Ontzorging dankzij BYOID

Een flink aantal organisaties onderkent bovenstaande principes en kiest voor een oplossing die toegangsverlening langs deze lijnen ondersteunt. Bring Your Own ID (BYOID) is zo’n oplossing. BYOID biedt een koppeling die alle inlogmiddelen op het gewenste betrouwbaarheidsniveau via één technische koppeling aan de dienstverlener beschikbaar stelt.
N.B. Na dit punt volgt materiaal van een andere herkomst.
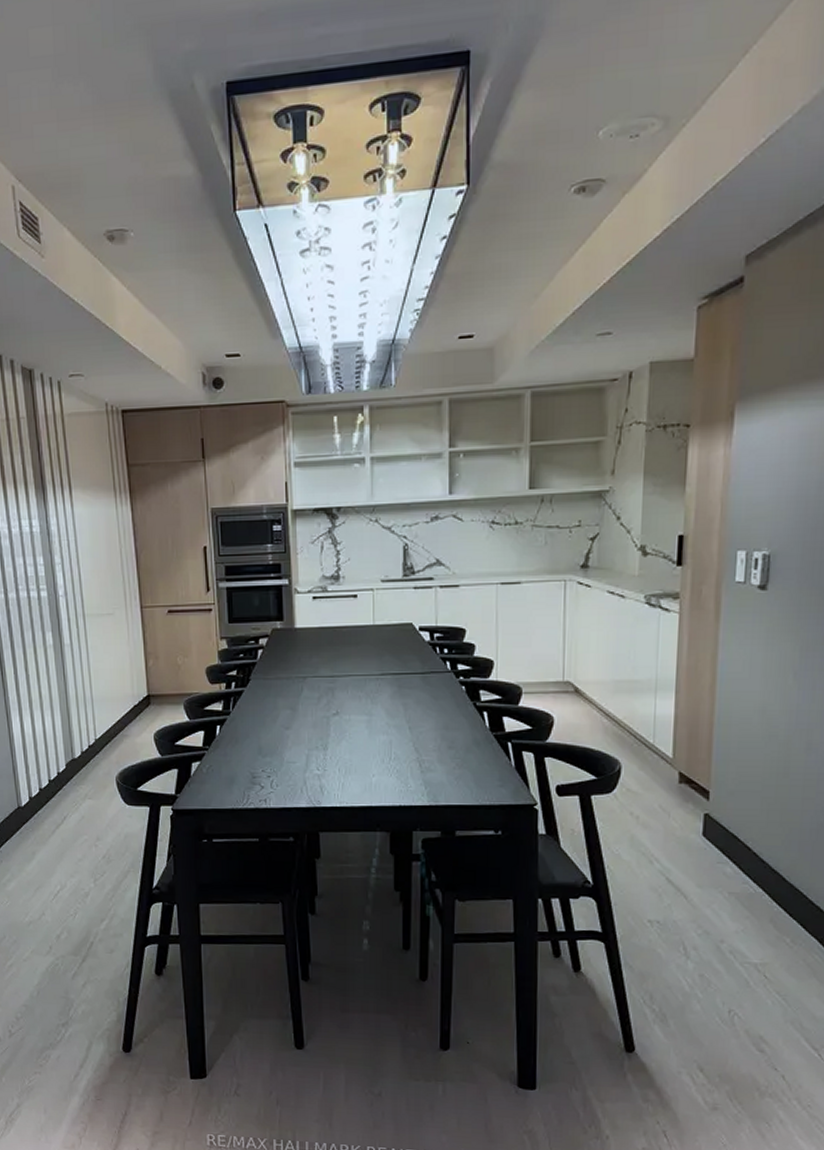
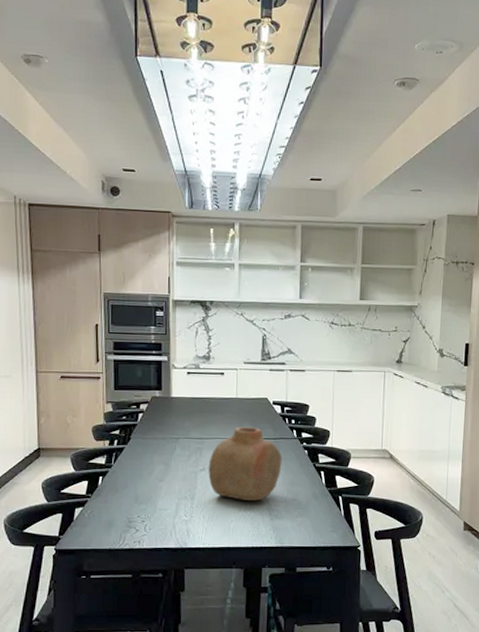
vase: none [343,659,433,750] -> present [208,426,282,501]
De dienstverlener wordt ontzorgd en hoeft zich geen zorgen te maken over de technische koppelingen met de achterliggende inlogmiddelen. BYOID wordt aangeboden als service en groeit mee met de ontwikkelingen.

Komen er nieuwe inlogmethoden beschikbaar? Dan zorgt BYOID dat deze ook beschikbaar zijn voor de dienstverlener. Dit biedt grote flexibiliteit voor de dienstverleners die op deze wijze altijd de gewenste inlogmiddelen aan hun klanten kunnen aanbieden. Daarbij is de oplossing ook voorbereid op ondersteuning van andere toegangsverlenings- en authenticatievraagstukken, zoals machtigen, attribuut-gebaseerde toegangsverlening en Digitaal ondertekenen. BYOID is een oplossing die ook de klanten van de dienstverlener ontzorgt en wel door hem de keuze te laten maken uit zijn eigen favoriete inlogmiddel. Here I AM, met mijn eigen ik.